O que você escolhe? E como essas escolhas se tornarão sua vontade, seus laços para realizar e aproveitar a grande magia?

Notas:

* N.T.: De acordo com o Google Tradutor, um supremacista branco, ou em inglês, “white supremacist”, é aquele que advoga a favor da supremacia de um grupo específico, especialmente determinado por raça ou sexo/gênero. Dessa forma, podemos entender o termo supremacista branco como aquele que promove a supremacia branca acima de qualquer outra raça, principalmente em relação ao povo negro.
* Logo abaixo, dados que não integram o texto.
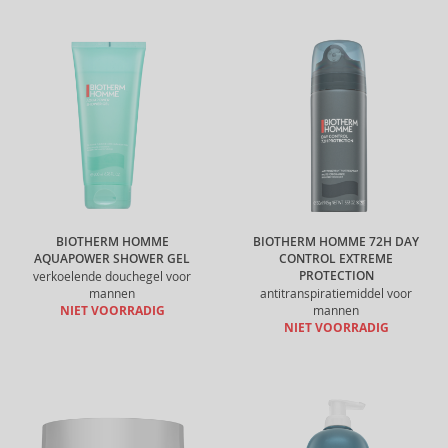
BIOTHERM HOMME
BIOTHERM HOMME 72H DAY
AQUAPOWER SHOWER GEL
CONTROL EXTREME
PROTECTION
verkoelende douchegel voor
mannen
antitranspiratiemiddel voor
NIET VOORRADIG
mannen
NIET VOORRADIG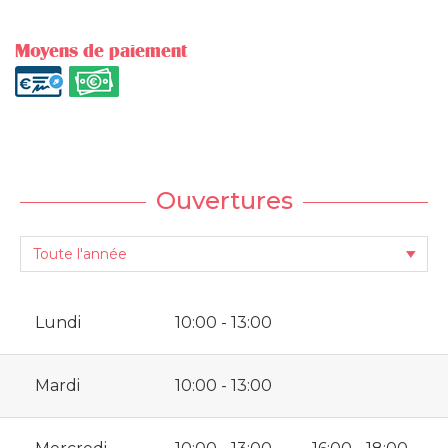
Moyens de paiement
Ouvertures
Lundi
10:00 - 13:00
Mardi
10:00 - 13:00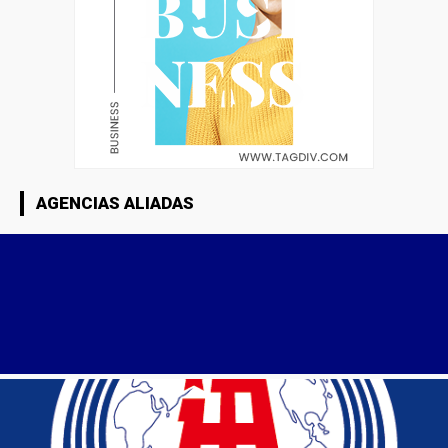
AGENCIAS ALIADAS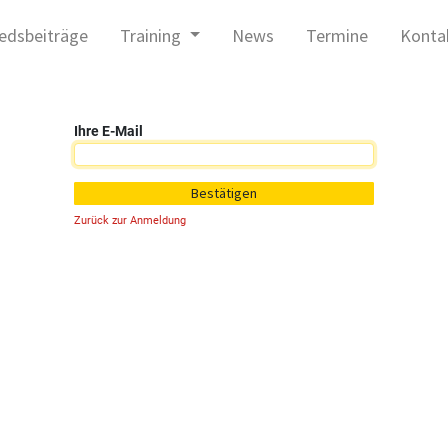
iedsbeiträge
Training
News
Termine
Konta
Ihre E-Mail
Bestätigen
Zurück zur Anmeldung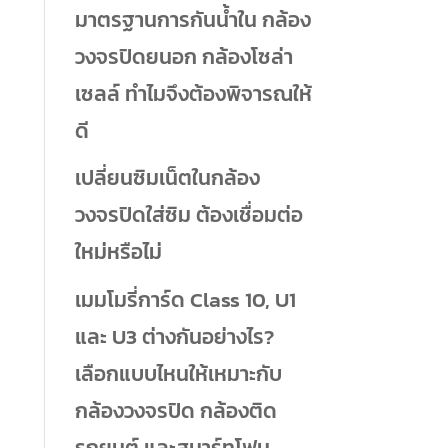
มาตรฐานการกันน้ำใน กล้อง
วงจรปิดยนอก กล้องโซล่า
เซลล์ ทำไมจึงต้องพิจารณให้
ดี
เปลี่ยนซิมเน็ตในกล้อง
วงจรปิดใส่ซิม ต้องเชื่อมต่อ
ใหม่หรือไม่
เมมโมรี่การ์ด Class 10, U1
และ U3 ต่างกันอย่างไร?
เลือกแบบไหนให้เหมาะกับ
กล้องวงจรปิด กล้องติด
รถยนต์ และสมาร์ทโฟน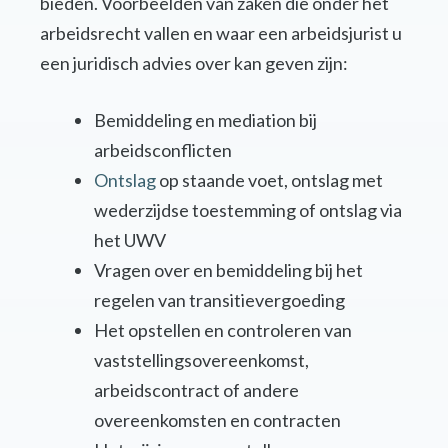
bieden. Voorbeelden van zaken die onder het
arbeidsrecht vallen en waar een arbeidsjurist u
een juridisch advies over kan geven zijn:
Bemiddeling en mediation bij
arbeidsconflicten
Ontslag
op staande voet, ontslag met
wederzijdse toestemming of ontslag via
het UWV
Vragen over en bemiddeling bij het
regelen van transitievergoeding
Het opstellen en controleren van
vaststellingsovereenkomst,
arbeidscontract of andere
overeenkomsten en contracten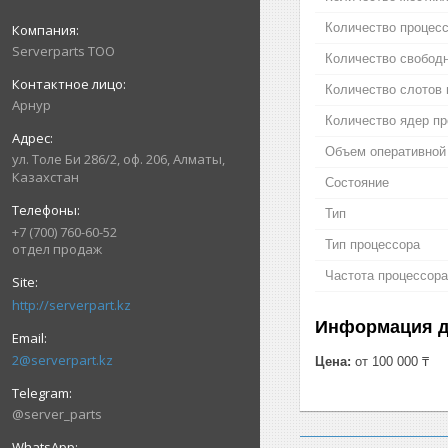
Количество процес
Serverparts ТОО
Количество свободн
Количество слотов 
Арнур
Количество ядер п
Объем оперативной
ул. Толе Би 286/2, оф. 206, Алматы,
Казахстан
Состояние
Тип
+7 (700) 760-60-52
Тип процессора
отдел продаж
Частота процессора
http://serverpart.kz
Информация д
2@serverpart.kz
Цена:
от 100 000 ₸
@server_parts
** N.T.: uma referência à bruxaria ocidental e sua relação com a tecnologia do período pós-industrial.
*** N.T.: do inglês “Brown People”, referindo-se a pele escura de pessoas de países asiáticos do Hemisfério Sul, como a Índia, Tailândia etc.
**** N.T.: do inglês “Spirit-Workers”, evitei o uso da palavra “xamã” por seu conteúdo antropológico e ocidentalizado, que pouco honra as tradições dos povos nativos de cada continente. De fato, faz o inverso: generaliza práticas, tradições e legados diversos ao redor do mundo.
***** N.T.: consideremos “Império” como a cultura patriarcal, imperialista, colonizadora e racista.
****** N.T.: segundo o Wikipedia, Inculturação é a influência recíproca entre o cristianismo e as culturas dos países onde a fé cristã é praticada.